Der auffällige Ankerlieger im Golf von Triest ist schon zum vertrauten Anblick geworden. Seit zwei Jahren liegt etwa eine Seemeile vor dem Leuchtturm Faro della Vittoria die Sailing Yacht A vor Anker. So beneidenswert simpel auch der Name der Yacht ist, so luxuriös ist der Rest. A ist nicht nur die größte Segelyacht der Welt sondern Star-Designer Phillipe Stark hat sich alle Mühe gegeben, daß sie spektakulär aussieht. Das sollte für kolportierte 400 Millionen Euro wohl auch zu erwarten sein und wir nehmen an, dass das Interieur nicht minder extravagant ist. Nur gesegelt wird die A leider nicht mehr, denn sie wurde, da russisches Oligarcheneigentum, vom italienischen Staat beschlagnahmt und vor Triest festgesetzt. Nur manchmal wird sie verlegt, wenn sie etwa der Regatta Barcolana im Weg liegt.

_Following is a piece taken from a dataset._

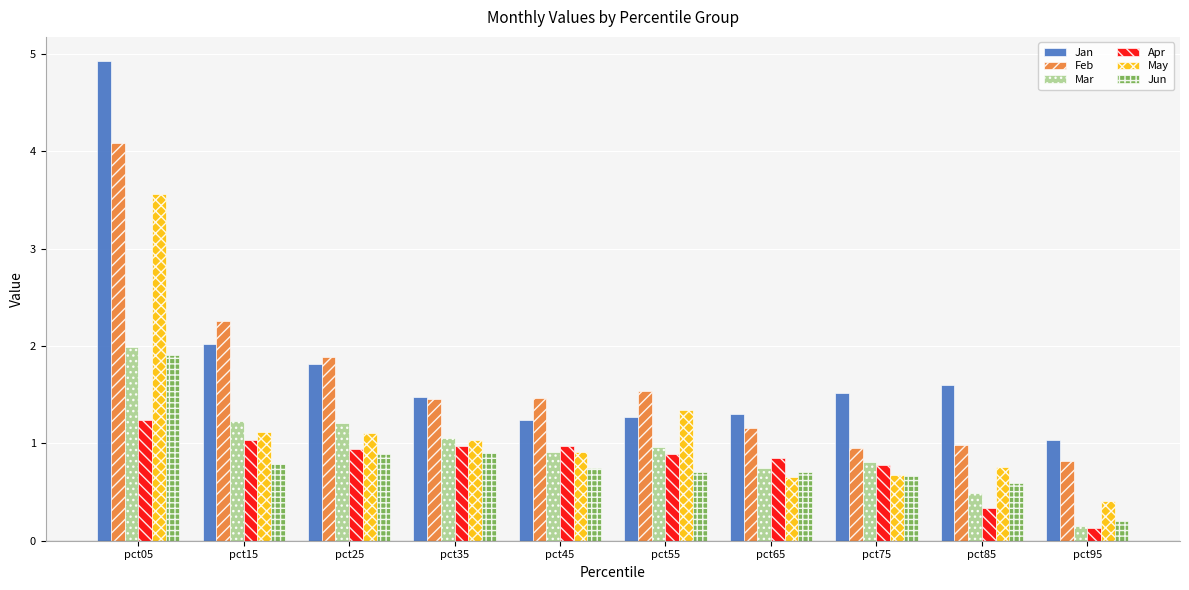

Where is Feb nearest to the value 2?

pct25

Und wenn wir da so ab und zu an der A vorbeisegeln, beginnt immer wieder die gleiche Diskussion, ob diese Yacht jetzt schön, oder häßlich wäre oder wegen des obszönen Luxus, den sie verkörpert, schlichtweg abstoßend. Und von Luxus, im Sinne von etwas, das kostspielig und verschwenderisch ist, den üblichen Rahmen meilenweit übersteigt und nur dem Genuss und Vergnügen dient, kann bei der A durchaus gesprochen werden.
Auf das Phänomen, dass sich der Luxus der Superreichen immer mehr auf das Meer verlegt, geht der französische Soziologe und Politikwissenschaftler Grégory Salle in seinem Essay Superyachten — Luxus und Stille im Kapitalozän ein. Er beschreibt recht bildhaft den Markt der Superyachten und deren Käuferschicht und sieht darin eine Art Eintrittskarte in den Club der lucky few. Superyachten sind für Salle nicht nur ein Symbol von Ungleichheit und exzessiven Reichtums sondern gar ein Schlüssel zum Verständnis des gegenwärtigen Kapitalismus.

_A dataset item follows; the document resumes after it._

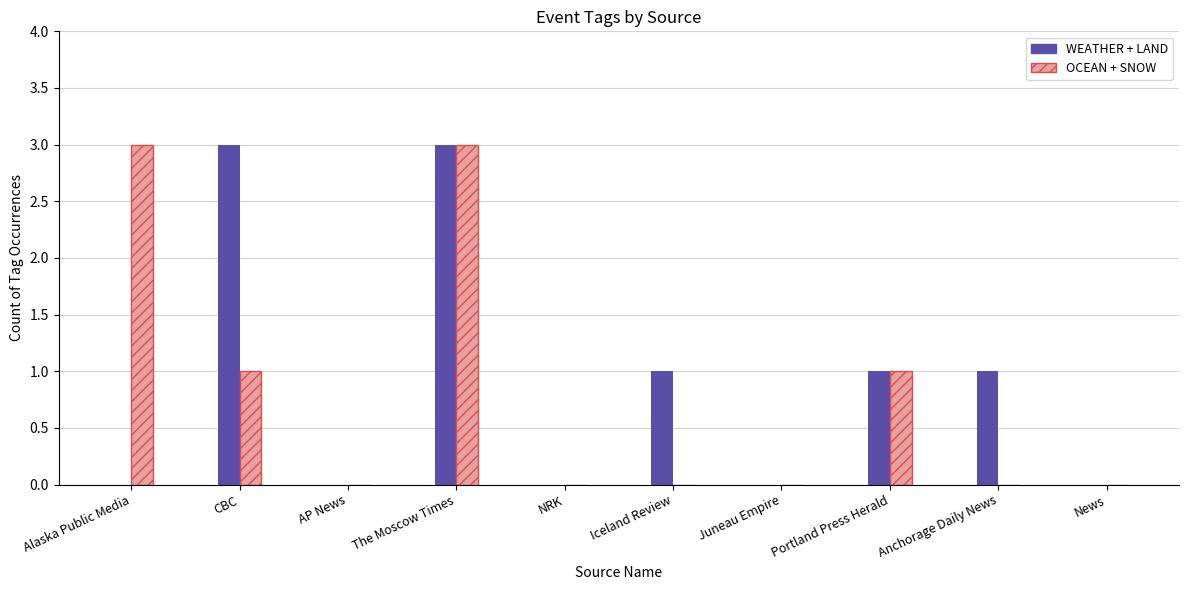

What is the sum of all WEATHER + LAND values?

9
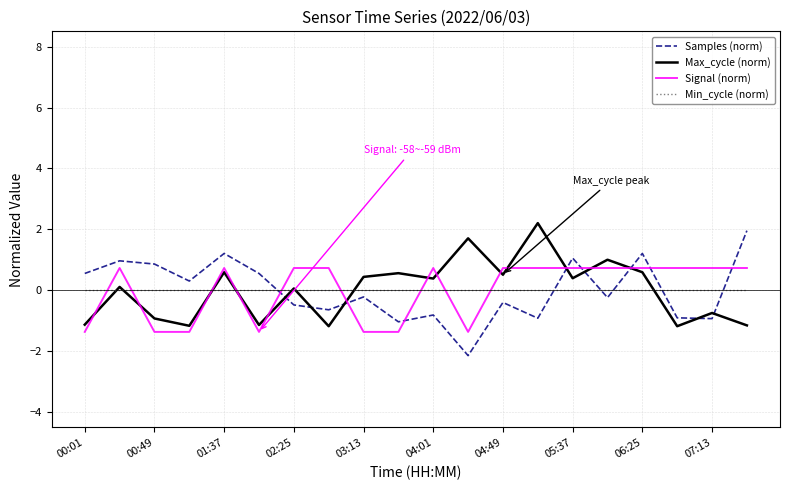

True or false: Signal (norm) and Max_cycle (norm) intersect in this chart.

True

Die kritische Auseinandersetzung mit den schwimmenden Palästen und ihren superreichen Eignern taugt durchaus als exemplarische Betrachtung eines etwas aus den Fugen geratenen, globalisierten Kapitalismus. Es wir etwa von verabscheuungswürdigen Luxusemissionen, von einer Lebensweise, die fast buchstäblich jede Verbindung zur gewöhnlichen sozialen Welt abgebrochen hat oder einer maßlosen Vorliebe für Großspurigkeit und Großmannssucht gesprochen. Einen Aspekt, den eine Superyacht allerdings auch verkörpert, ist für Salle der Reiz der Mobilität. Sie verleiht einem die Macht sich über Grenzen hinwegzusetzen.
Die Mobilität und Freiheit, die eine Yacht, eigentlich egal welcher Größe und Extravaganz, verkörpert, ist ein Luxus.
Das Leben auf einem gängigen Fahrtenschiff von etwa 10 bis 16 Meter, und hier zählt wie bei den Großen jeder Meter, würde ich jetzt nicht als luxuriös bezeichnen sondern eher als einfach bis spartanisch und bisweilen sogar als unbequem und herausfordernd und oft genug als anstrengend. Aber eben nur am Meer kann man die Schönheit, Weite, Einsamkeit, Weltabgeschiedenheit, Stille und Freiheit aber auch das Getöse und die Naturgewalt erleben, die dem Meer so eigen sind. Aber um diesen Luxus erleben zu können, muss man eben den sprichwörtlichen sicheren Hafen und den festen Boden unter den Füßen verlassen — egal auf welchem Schiff.
Und um auf die Superyachten zurückzukommen, hier gibt es schon einen neuen Trend. Ein österreichischer Designer hat schon die Pläne für eine Superyacht in der Schublade, die auch tauchen kann. Sollte das Schule machen, müssen wohl auch die KVR ergänzt werden. Denn wie manövriert man richtig, wenn plötzlich vor dem Bug so eine Superyacht auftaucht. Wer dann Vorrang hätte, ist mir jetzt irgendwie schon klar, da werden dann auch gesetzte Segel nicht helfen. Und Vorsicht, schon der kleinste Kratzer an der Superyacht kann in die Millionen gehen.